The author was living through a tough mental state during the summer of 1991 because an attack on his lovely city was inevitable and he started planning in his head the worst situation and, in case of danger, where and how he would react. This reminds me of my father’s childhood stories of political violence in Turkey during the late 1970s creating the country to spread into lefts and rights.

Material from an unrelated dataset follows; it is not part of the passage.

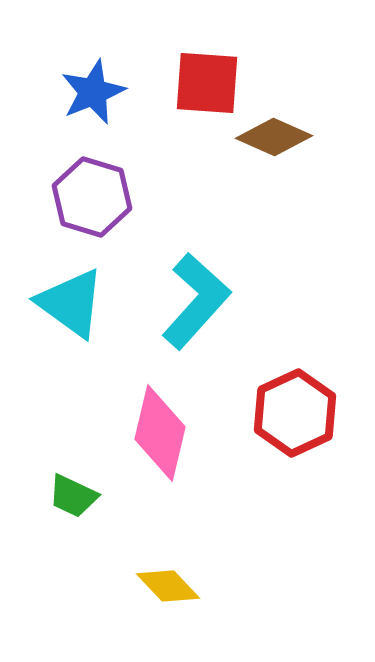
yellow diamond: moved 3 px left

He used to tell me how terrified he was walking in the street, knowing any time any moment, he could be involved in a horrible situation even though he had nothing to do with politics; he was just a student. To keep it short, the students and bright young minds were targeted in this “low-level war”, where one day, one of his best friends got attacked in front of him right after they had left school. This made him leave the country at an early age and start his journey to Europe and eventually to America. I am thankful that no one from our family got hurt at the time and my father was able to escape and make a living; he was so brave.
Conclusion
Thus, it is possible to assert with confidence that Hemon uses the emotional memory of his hometown and geographical connection to experience emotions at a distance. The author needs this to adapt to his new environment and live in a safe place. Hemon realizes that he will never return home again and cannot walk familiar neighborhoods and live in his home. Therefore, the emotional attachment to his home location enables him to survive the disaster psychologically and continue to build his life in a safe place.
Works Cited
Hemon, Aleksandar. The Book of My Lives. Farrar, Straus and Giroux, 2013.
O’Keane, Veronica. A Sense of Self: Memory, the Brain, and who We are. WW Norton & Company, 2021.